Is anyone aware of any tool that is able to perform error-tolerant pattern-matching search on protein FASTA files?
This is a duplicate of my question from bioinformatics.stackexchange.
For example, I want to know, which proteins in my fasta file to match ADNG..C.G
regexp (which represents ADNGCG
pattern). However, I want to be tolerant to matching errors, meaning that I'm good with any protein that differs in any 1 letter in the motif: ADNG..C.D
, ADNG..D.G
, MDNG..C.G
etc are all good. Running all possible variants through grep is possible, but exponentially long for longer patterns (I usually have 15-20 letters in pattern, and scan ~10e6-7
sequences).
I am aware of the tool agrep
(docs). As far as I know, it's not supported anymore, and also does not distinguish letters in which it's allowed to make error. Also, it does not support long enough patterns (with more than 9 errors -- and yes, I tried to recompile it with myself from here and could not get it work). Also, it's not designed for proteins specifically.
I am also aware of ScanProsite and Protein Pattern Find services. The first one is not error-prone, the second one is seems to be a web interface for grep.
I'd recommend against cross-posting. You've mentioned the cross-post here, I'd recommend pasting a link to this post on Bioinfo SE as well.
Done it, thanks for suggestion. And sorry for cross-posting indeed -- I have very little idea about SE and biostars audience overlap. What would be the correct way to do that?

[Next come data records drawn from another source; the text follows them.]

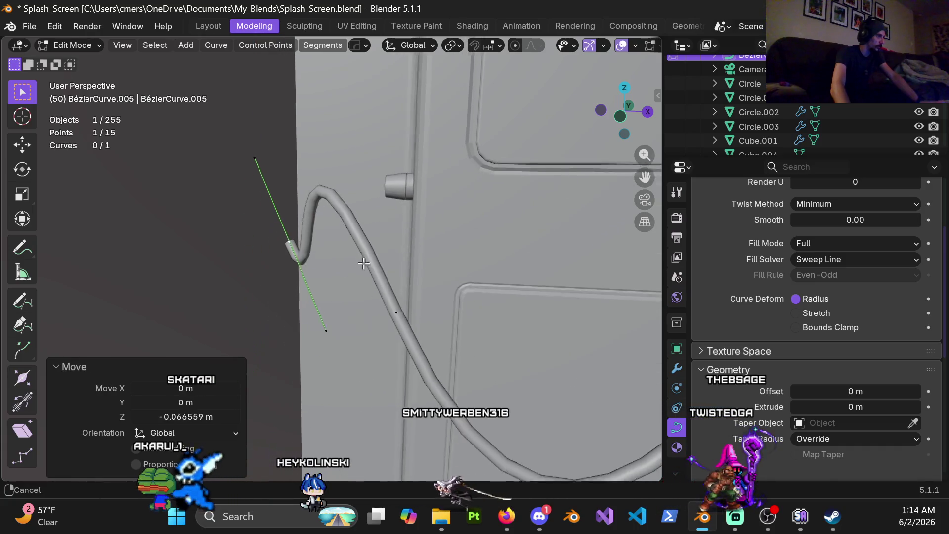
shift+middle_drag(339, 464, 373, 271)
key(g)
key(y)
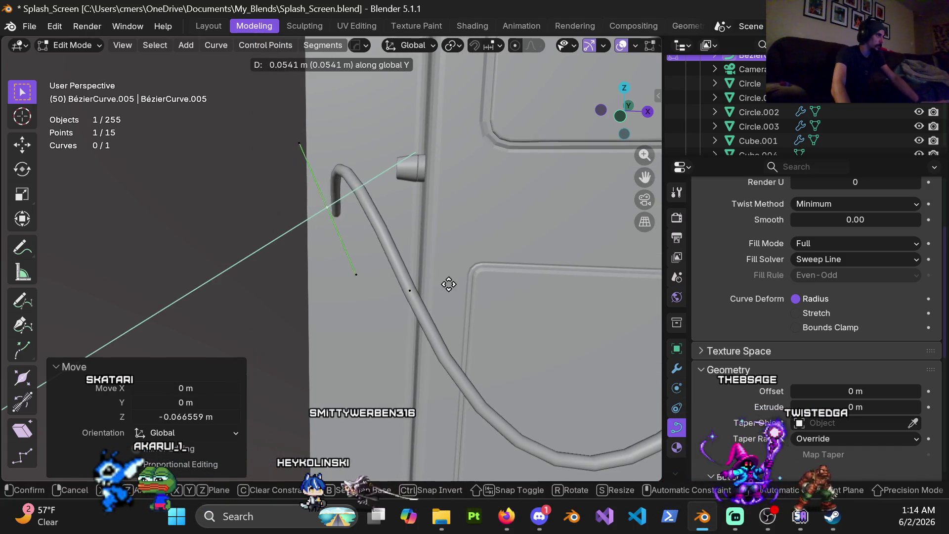
click(432, 302)
key(g)
key(x)
click(434, 305)
- Rotate the cord end and move the end point so it turns into the anchor
key(r)
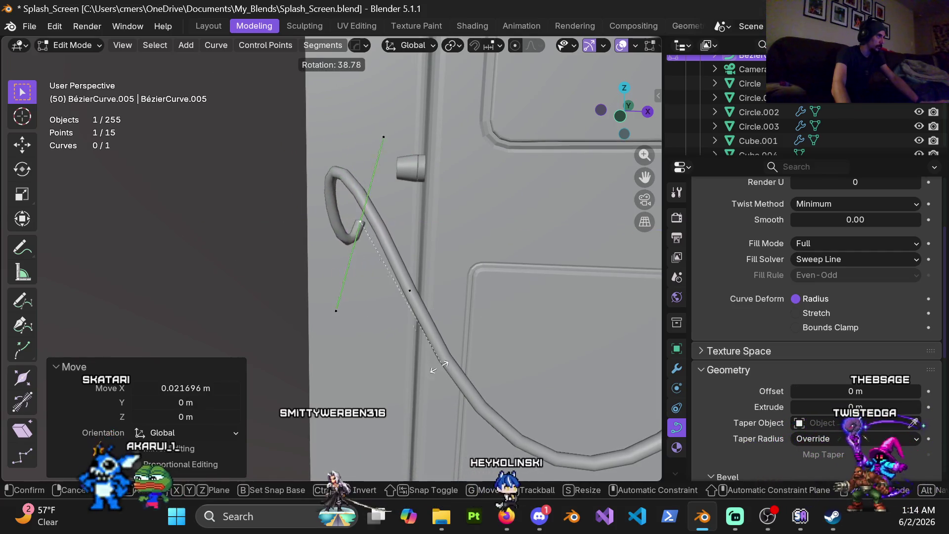
click(369, 350)
middle_drag(378, 312, 414, 268)
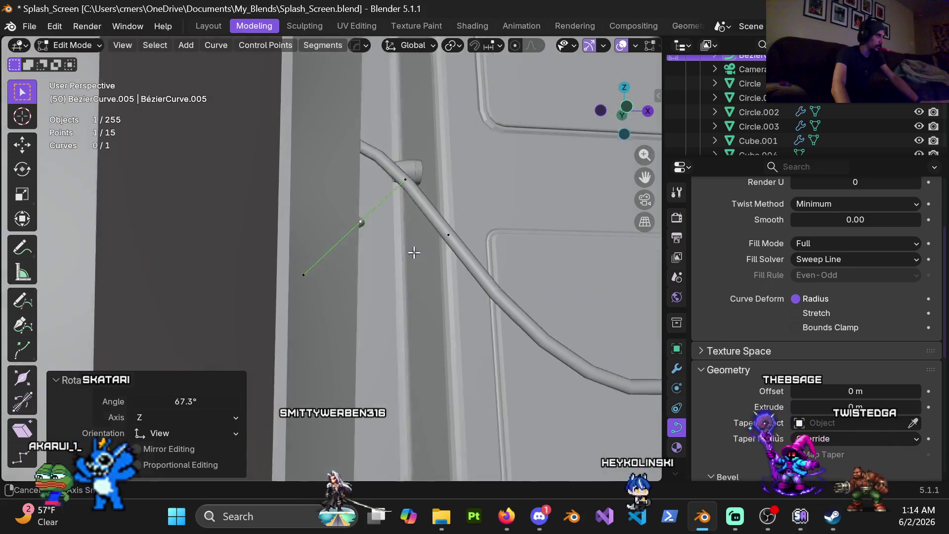
key(r)
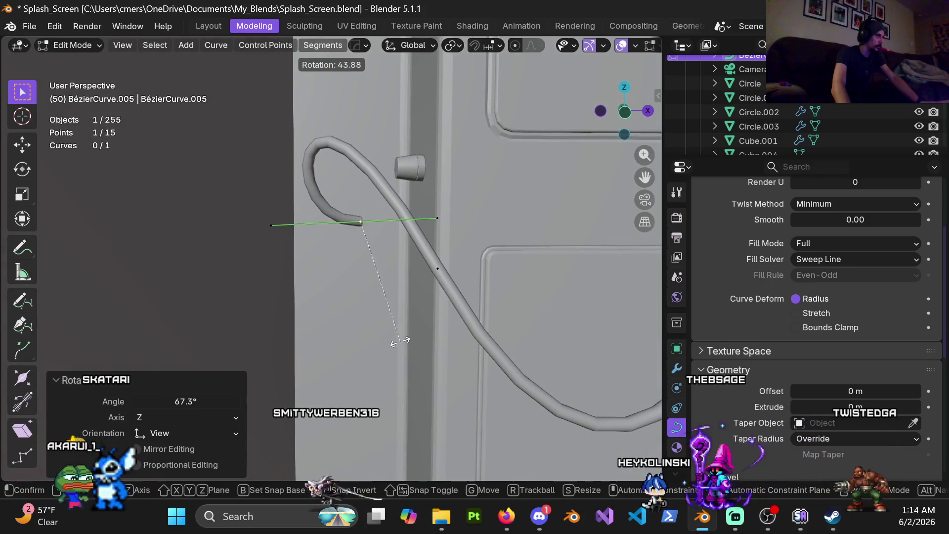
key(g)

Choose one site and post there only.
Will go for biostars next time -- feels like several times more alive platform than SE.
For bioinformatics, that's the smart choice ;)
Are these DNA or protein sequences? You say protein but all the examples look to be DNA.
Unless I don't know something, sequences I mention are protein -- e.g. they have M, D aminoacids, which I assume are not possible in DNA sequences.
But generally, it shouldn't matter much.
I saw mostly AGC so I assumed DNA, possibly with degenerate characters.
As you say, it won't matter really, it just changes the program you might use.
What is the origin of the patterns of interest? Can't you create HMM profiles of these patterns?
You say ScanProsite is not "error-prone" (by "not error prone", I understand you mean do not allow mismatches in the pattern), I think your assertion is not completely correct. If you want to give a pattern (e.g. P-x(2)-G-E-S-G(2)-[AS]), indeed the specified amino acids have to be present in the pattern. However, ScanProsite also accepts generalized profiles, which will allow for mismatches between target sequence and pattern.
I am basically looking for certain structural features on several different transmembrane helixes in a family.
Well, I could, but I don't know how well are they working with long deletions (which in my case represent long loops between helixes).
Thanks for pointing that out, I indeed have not read the documentation careful enough!
Could you share the generalized pattern documentation? I now see that this one is down, although the official prosite documentation points there.
There is https://pypi.org/project/regex/ which allows fuzzy matching where you can specify how many "errors" you accept and what type of errors you accept.
Was my first shot (forgot to mention in the original post). Terribly slow :)
Also, could not figure out how to make mismatches work exactly the way I want.
try seqkit @ marin
Seems to also fit, but the code explicitly warns me that more than 4 mismatches would really slow down the process -- but I'll test it anyway, thanks.
Also, are you aware of the compexity of algorithm that they use? They do not say that explicitly, and I'm not really proficient with Go to find it myself.
@ marinegor author shenwei356 regular visitor here.